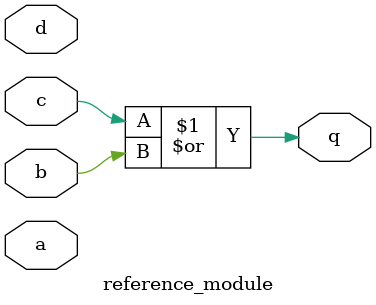
<source format=sv>
module reference_module (
	input a, 
	input b, 
	input c, 
	input d,
	output q
);

	assign q = c | b;
	
endmodule

</source>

= What the task asks =
Reproduce the preceding material exactly, skipping pictures.

= Solved exercise =
<source format=sv>
module reference_module (
	input a, 
	input b, 
	input c, 
	input d,
	output q
);

	assign q = c | b;
	
endmodule

</source>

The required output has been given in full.